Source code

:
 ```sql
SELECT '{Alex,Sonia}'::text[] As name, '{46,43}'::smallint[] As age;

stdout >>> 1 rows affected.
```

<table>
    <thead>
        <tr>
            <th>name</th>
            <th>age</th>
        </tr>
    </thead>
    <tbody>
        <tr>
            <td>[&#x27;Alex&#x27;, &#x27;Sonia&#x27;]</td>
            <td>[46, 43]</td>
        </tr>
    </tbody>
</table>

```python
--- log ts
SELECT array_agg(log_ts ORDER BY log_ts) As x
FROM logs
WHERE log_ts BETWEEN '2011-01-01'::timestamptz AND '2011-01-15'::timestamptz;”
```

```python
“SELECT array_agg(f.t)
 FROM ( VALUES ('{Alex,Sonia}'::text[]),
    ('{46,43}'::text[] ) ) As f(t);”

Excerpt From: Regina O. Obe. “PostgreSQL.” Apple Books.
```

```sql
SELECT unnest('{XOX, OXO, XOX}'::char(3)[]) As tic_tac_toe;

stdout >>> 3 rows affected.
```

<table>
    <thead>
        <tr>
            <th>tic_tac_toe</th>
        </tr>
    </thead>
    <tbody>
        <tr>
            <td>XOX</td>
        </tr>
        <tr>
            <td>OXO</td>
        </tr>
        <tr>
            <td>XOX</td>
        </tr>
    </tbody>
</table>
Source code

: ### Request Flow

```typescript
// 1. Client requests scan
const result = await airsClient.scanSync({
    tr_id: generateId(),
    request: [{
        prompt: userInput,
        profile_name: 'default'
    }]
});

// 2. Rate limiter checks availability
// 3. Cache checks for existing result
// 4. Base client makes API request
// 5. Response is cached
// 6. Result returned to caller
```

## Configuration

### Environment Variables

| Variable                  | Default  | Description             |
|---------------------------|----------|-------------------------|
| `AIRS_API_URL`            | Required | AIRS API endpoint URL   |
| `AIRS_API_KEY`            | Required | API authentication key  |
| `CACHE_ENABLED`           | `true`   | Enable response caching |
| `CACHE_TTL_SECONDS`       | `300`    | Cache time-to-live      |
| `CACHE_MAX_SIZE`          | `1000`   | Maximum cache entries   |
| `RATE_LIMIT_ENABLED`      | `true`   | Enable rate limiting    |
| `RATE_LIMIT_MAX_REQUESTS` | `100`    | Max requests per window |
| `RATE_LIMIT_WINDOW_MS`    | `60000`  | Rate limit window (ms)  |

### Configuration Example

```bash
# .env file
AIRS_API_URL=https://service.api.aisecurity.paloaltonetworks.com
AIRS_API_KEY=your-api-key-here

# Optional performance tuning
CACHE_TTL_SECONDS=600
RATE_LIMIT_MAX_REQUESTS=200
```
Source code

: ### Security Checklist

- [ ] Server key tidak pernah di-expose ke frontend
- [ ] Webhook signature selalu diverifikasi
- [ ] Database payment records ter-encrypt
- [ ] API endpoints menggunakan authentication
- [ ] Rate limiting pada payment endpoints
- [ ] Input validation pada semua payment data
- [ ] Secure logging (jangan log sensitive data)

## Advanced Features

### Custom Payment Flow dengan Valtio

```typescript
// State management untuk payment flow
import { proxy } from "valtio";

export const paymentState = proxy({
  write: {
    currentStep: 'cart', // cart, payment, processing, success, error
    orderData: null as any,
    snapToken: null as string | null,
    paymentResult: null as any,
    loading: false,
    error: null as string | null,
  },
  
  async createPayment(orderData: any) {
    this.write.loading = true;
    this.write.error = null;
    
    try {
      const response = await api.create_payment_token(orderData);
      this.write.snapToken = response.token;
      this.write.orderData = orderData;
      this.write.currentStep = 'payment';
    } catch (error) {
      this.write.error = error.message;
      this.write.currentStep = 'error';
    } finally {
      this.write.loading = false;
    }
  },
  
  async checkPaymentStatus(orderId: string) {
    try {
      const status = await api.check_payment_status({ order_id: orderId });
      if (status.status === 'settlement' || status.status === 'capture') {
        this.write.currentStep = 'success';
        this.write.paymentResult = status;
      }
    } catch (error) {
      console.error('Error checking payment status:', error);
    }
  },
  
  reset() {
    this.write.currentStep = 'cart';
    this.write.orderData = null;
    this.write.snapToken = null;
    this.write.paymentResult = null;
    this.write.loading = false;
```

* _Try it_: Show, from the entries above, every line that includes the string "loading".

* _Reply to the task_:
    loading: false,
    this.write.loading = true;
      this.write.loading = false;
    this.write.loading = false;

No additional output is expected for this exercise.